Render every line of text in the listing below as a JSON list of strings, one string per line, skipping blank lines and leaving out the pictures.

** Exercise material follows **

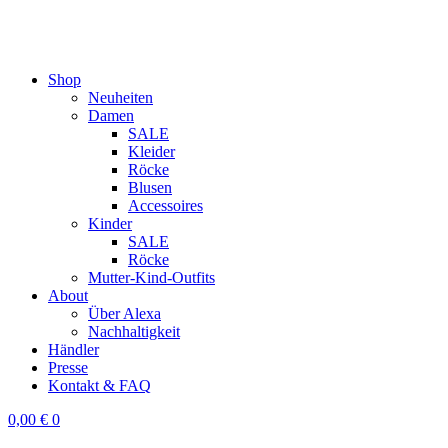
Shop
Neuheiten
Damen
SALE
Kleider
Röcke
Blusen
Accessoires
Kinder
SALE
Röcke
Mutter-Kind-Outfits
About
Über Alexa
Nachhaltigkeit
Händler
Presse
Kontakt & FAQ
0,00
€
0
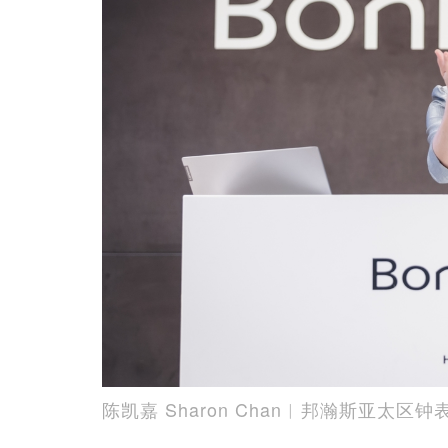
陈凯嘉 Sharon Chan︱邦瀚斯亚太区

** End of Exercise material **

→ **Response area**
[
  "Shop",
  "Neuheiten",
  "Damen",
  "SALE",
  "Kleider",
  "Röcke",
  "Blusen",
  "Accessoires",
  "Kinder",
  "SALE",
  "Röcke",
  "Mutter-Kind-Outfits",
  "About",
  "Über Alexa",
  "Nachhaltigkeit",
  "Händler",
  "Presse",
  "Kontakt & FAQ",
  "0,00",
  "€",
  "0",
  "陈凯嘉 Sharon Chan︱邦瀚斯亚太区"
]